El otro
Más que probablemente hay más de un poeta que padece mi nombre. El primero de todos se nos asemeja, y fue santo; otro, además, compartió con Martín Fierro las aventuras que José Hernández le hizo correr por Argentina. Estos días salió en la prensa un anuncio en el que otro homónimo nuestro, titulado como poeta, apoyaba la candidatura europea de Santiago Carrillo. Como quiera que la coincidencia es máxima, ya que alguna vez cometí el error de escribir poesía, debo decir, con la voz prestada de Borges, que en cualquier caso yo soy el otro y no el que firma ese respetable manifiesto.Con los nombres ocurre lo que pasa con el espejo: cuando uno se ve el rostro reflejado tiende a pensar que el otro, el que está en el cristal, es el mismo que viste su ropa, y eso es engañoso. Es muy probable que quien se esté mirando en ese instante sea el titular de una de las mil entidades que ocupan nuestro cuerpo.
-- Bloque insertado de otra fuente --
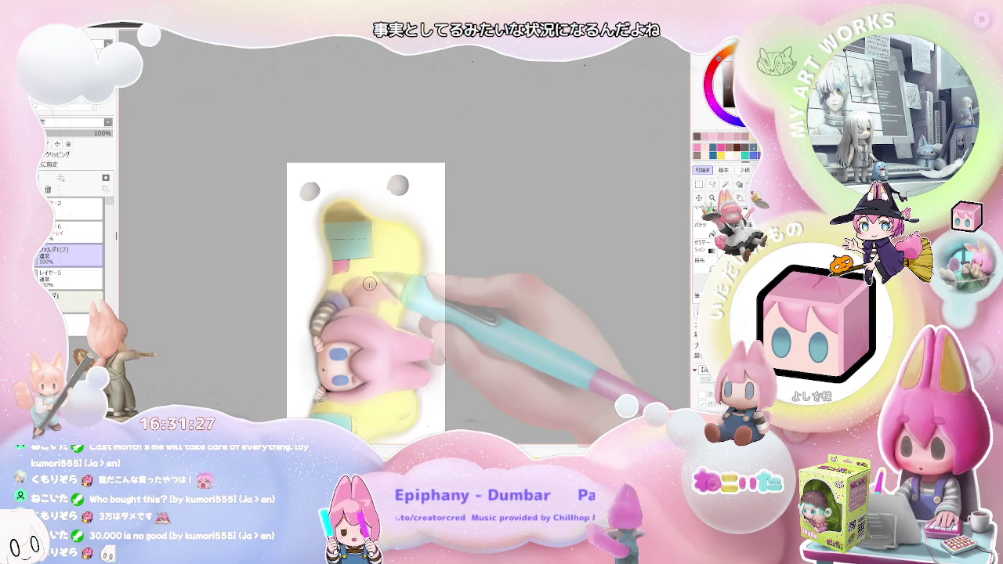
pyautogui.scroll(-1, 369, 284)
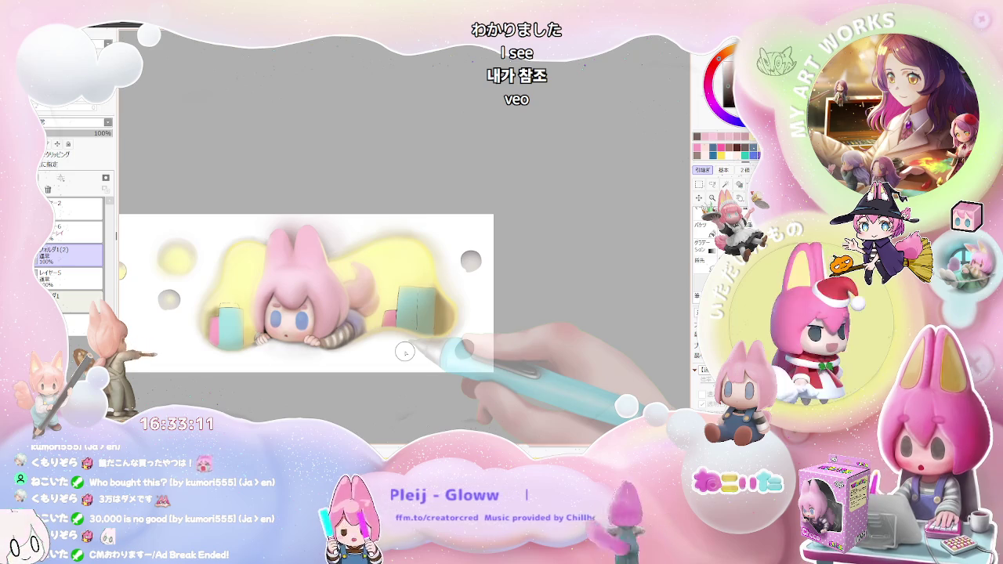
pyautogui.scroll(-1, 494, 345)
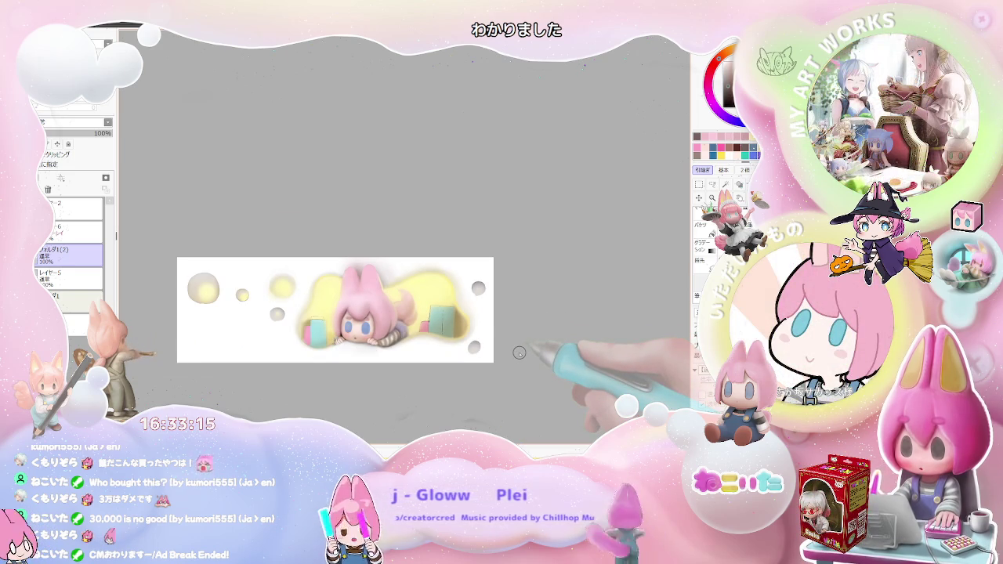
pyautogui.scroll(1, 486, 351)
pyautogui.scroll(1, 424, 349)
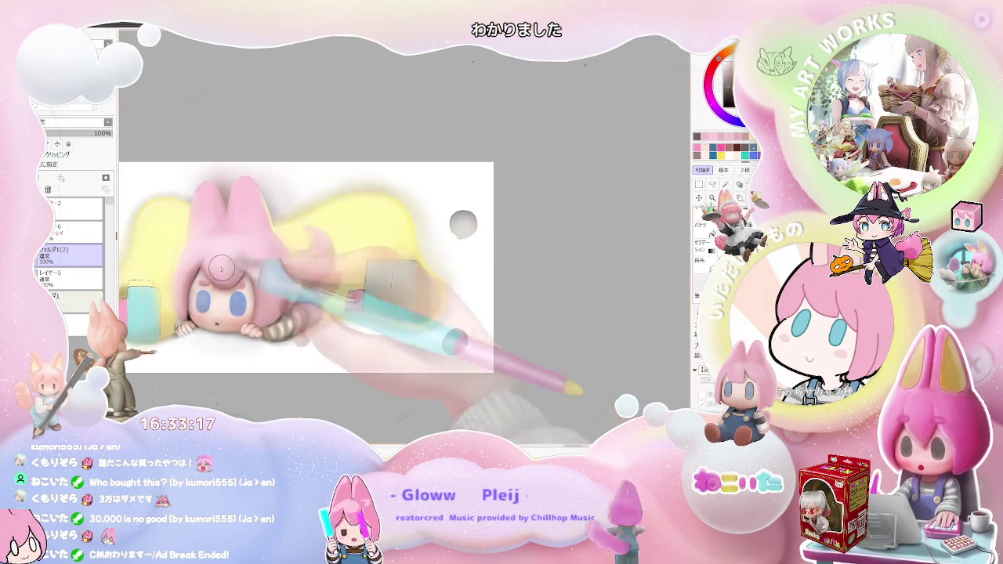
pyautogui.scroll(2, 230, 275)
pyautogui.scroll(1, 219, 277)
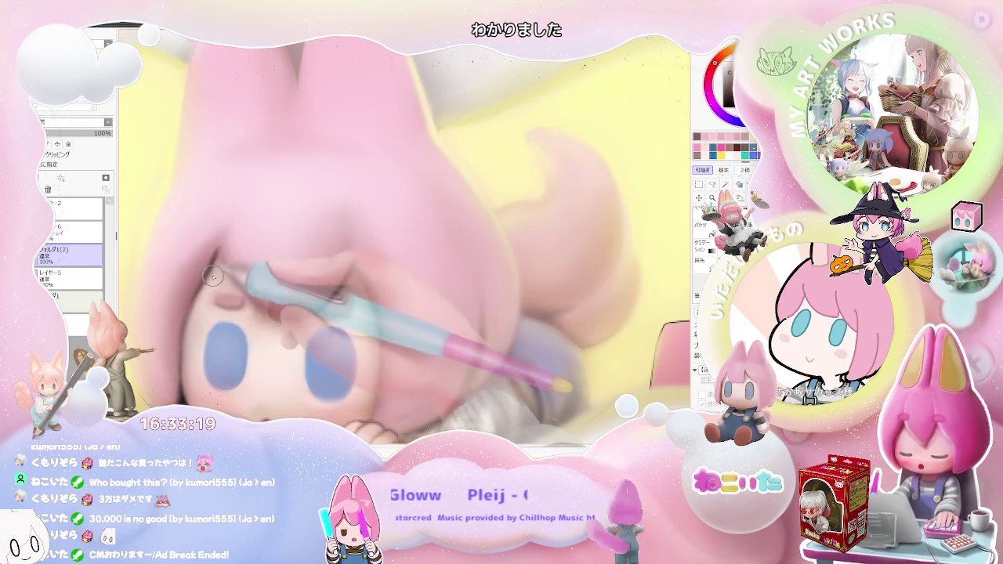
# Step: Enlarge the brush twice, nudge the canvas right and tilt the view counterclockwise
pyautogui.press('bracketright')
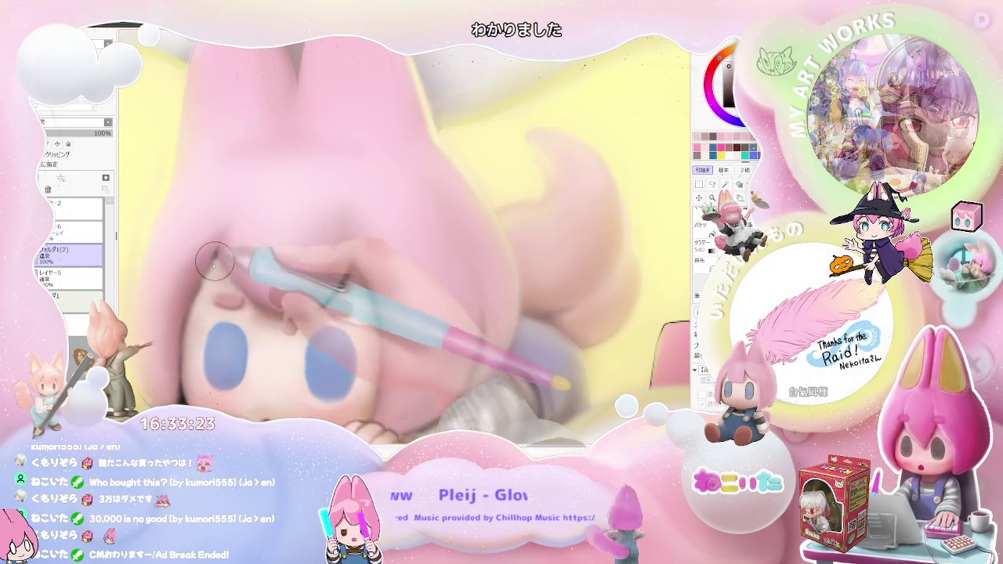
pyautogui.scroll(-1, 197, 331)
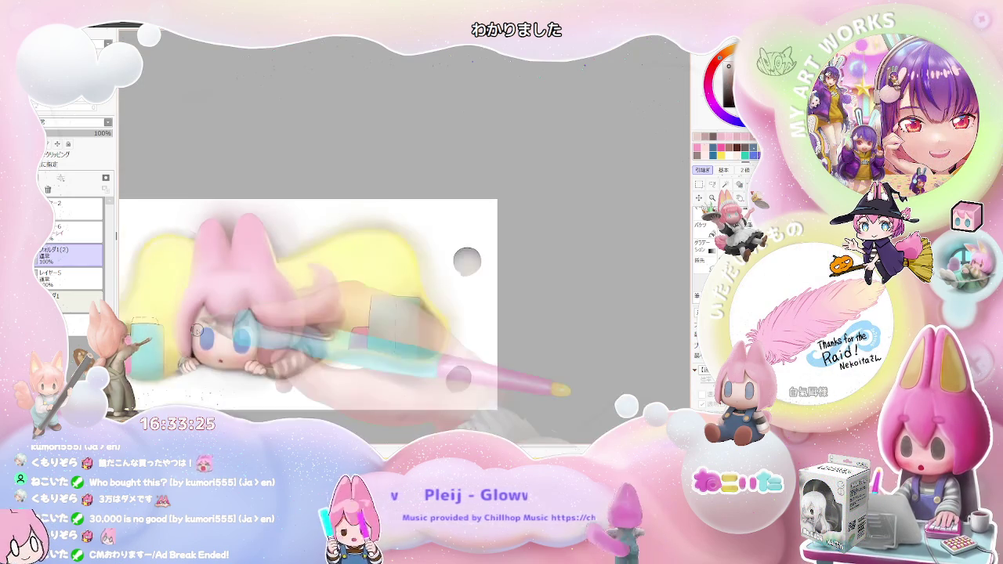
pyautogui.scroll(-2, 235, 314)
pyautogui.scroll(-1, 352, 290)
pyautogui.moveTo(364, 310); pyautogui.dragTo(404, 321)
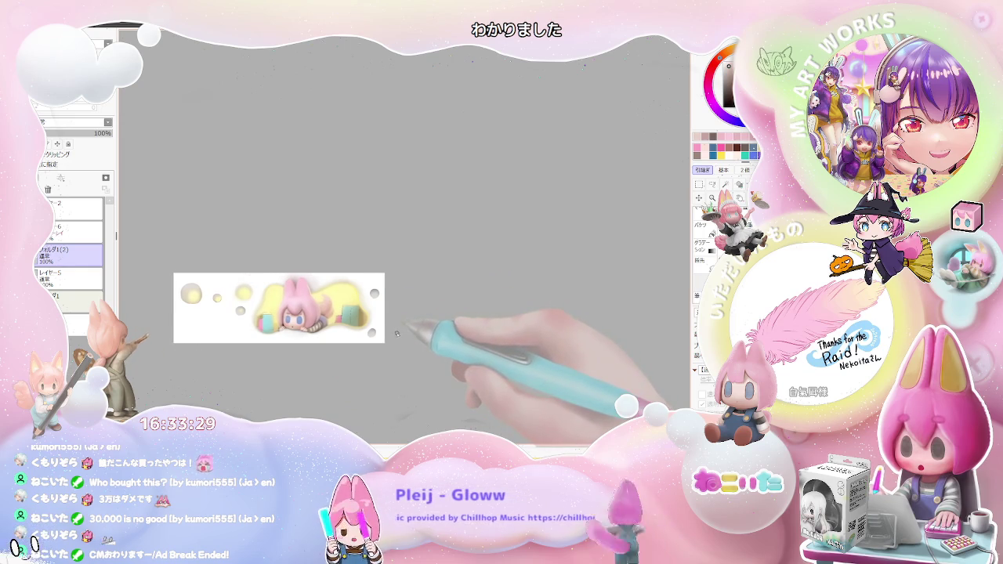
pyautogui.scroll(1, 329, 326)
pyautogui.scroll(2, 321, 314)
pyautogui.scroll(2, 310, 296)
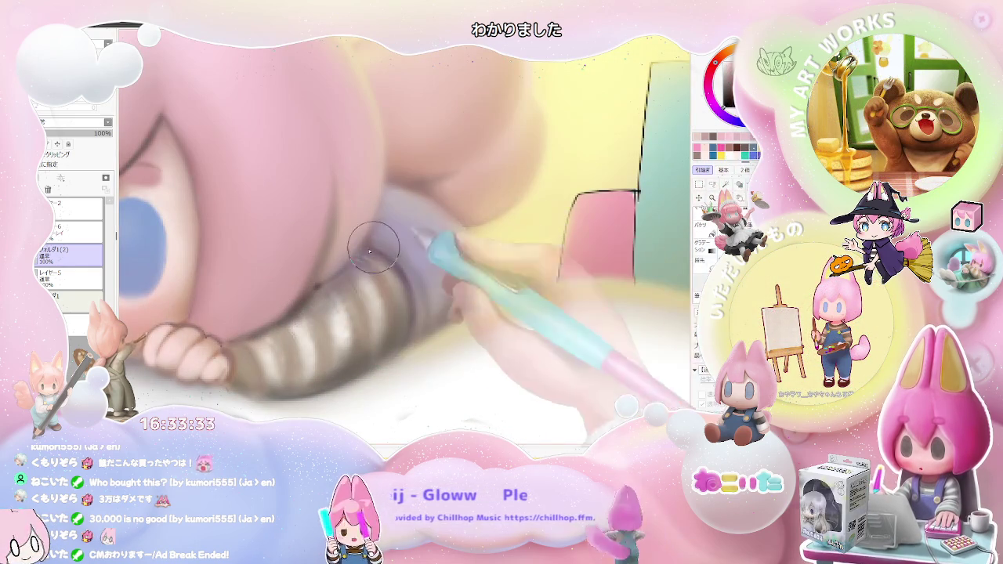
pyautogui.press('bracketright')
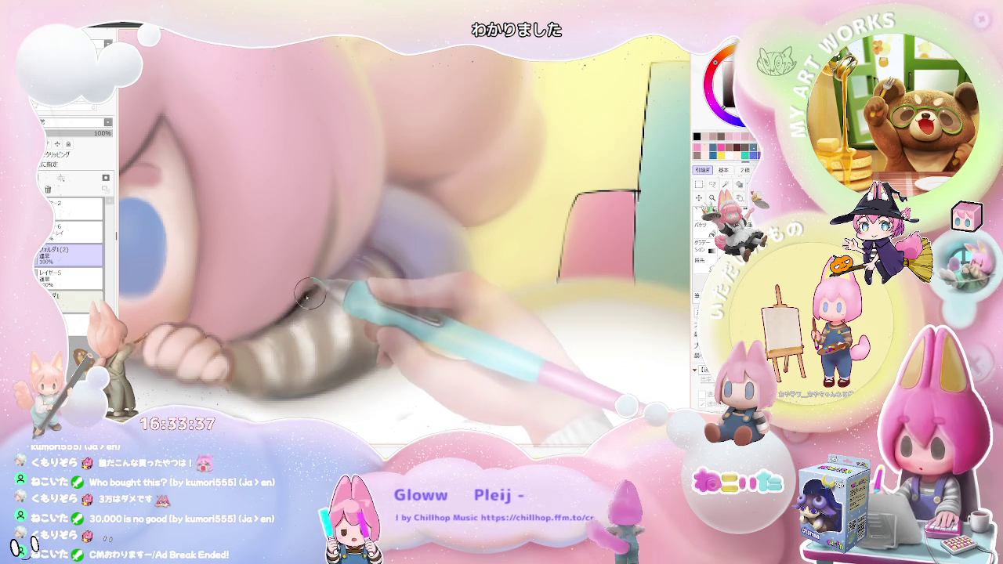
pyautogui.scroll(-3, 313, 293)
pyautogui.scroll(-3, 330, 313)
pyautogui.press('Delete')
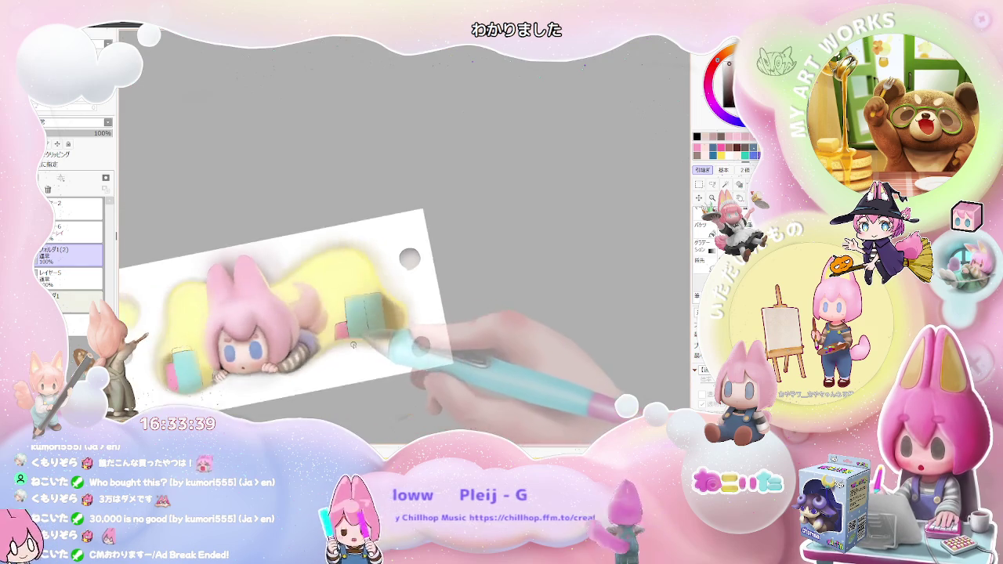
pyautogui.scroll(1, 353, 344)
pyautogui.scroll(3, 357, 337)
pyautogui.scroll(2, 371, 308)
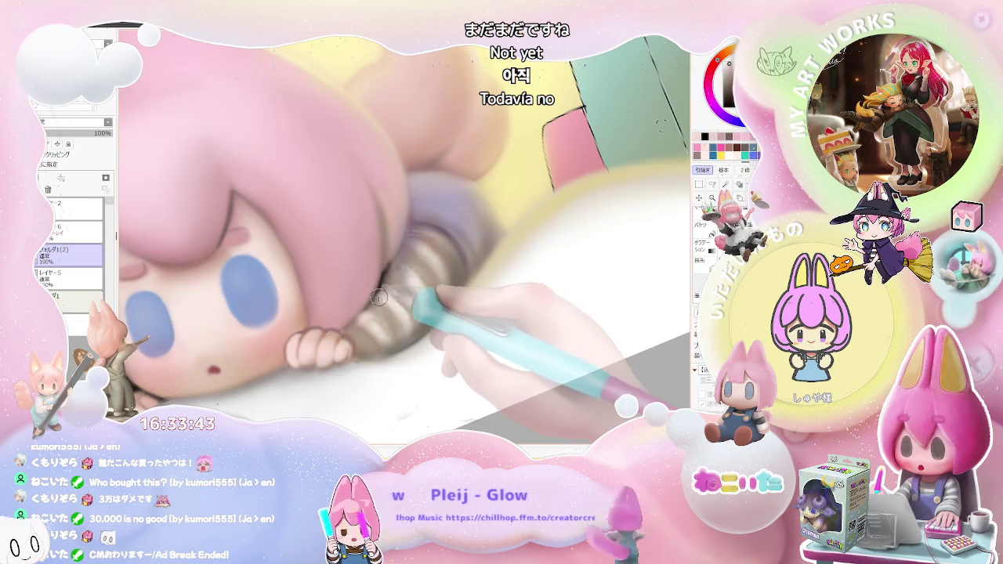
pyautogui.scroll(-3, 403, 271)
pyautogui.scroll(-2, 416, 279)
pyautogui.press('Delete')
pyautogui.scroll(1, 437, 289)
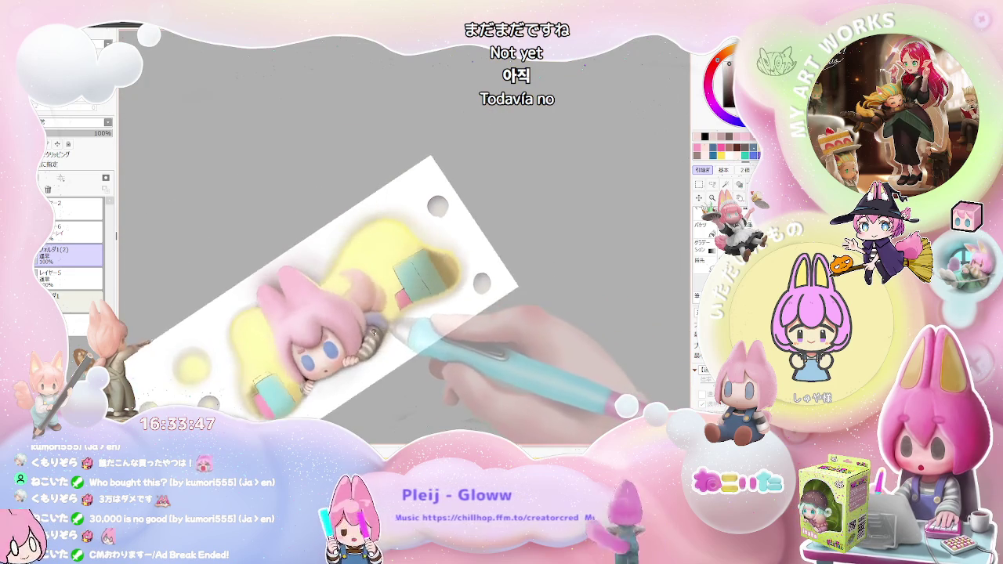
pyautogui.scroll(1, 391, 305)
pyautogui.scroll(2, 350, 321)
Ni se pasa dos veces por la misma acera ni se viste uno jamás con la misma ropa. La edad, las palabras y hasta el tono de la voz con que cruzamos las calles varía a medida que superamos los segundos que nos acompañan. Así que uno es siempre el otro, constantemente. ¿Qué derecho tengo yo a reclamarme ajeno a ese poeta que dicen que apoya la aspiración europea de un viejo político español? Probablemente no tengo derecho alguno, porque a nadie le puedo reclamar que no se llame como yo me hago llamar. Debía haber, en todo caso, una mafia internacional de los homónimos que impidiese que quienes tienen nuestros propios nombres hagan aquello que nosotros no hubiéramos hecho jamás.
La fascinante historia de Stiller, el personaje que huyó de sí mismo como alma que lleva el diablo, es una epopeya en comparación con mi anécdota, como resulta bien claro. La fortuna del personaje de Frisch, sin embargo, residía en que pasó a llamarse de otro modo, mientras que el homónimo que han colgado entre los firmantes del dichoso manifiesto tiene mi nombre y yo no le puedo quitar su mano ajena del hombro del candidato.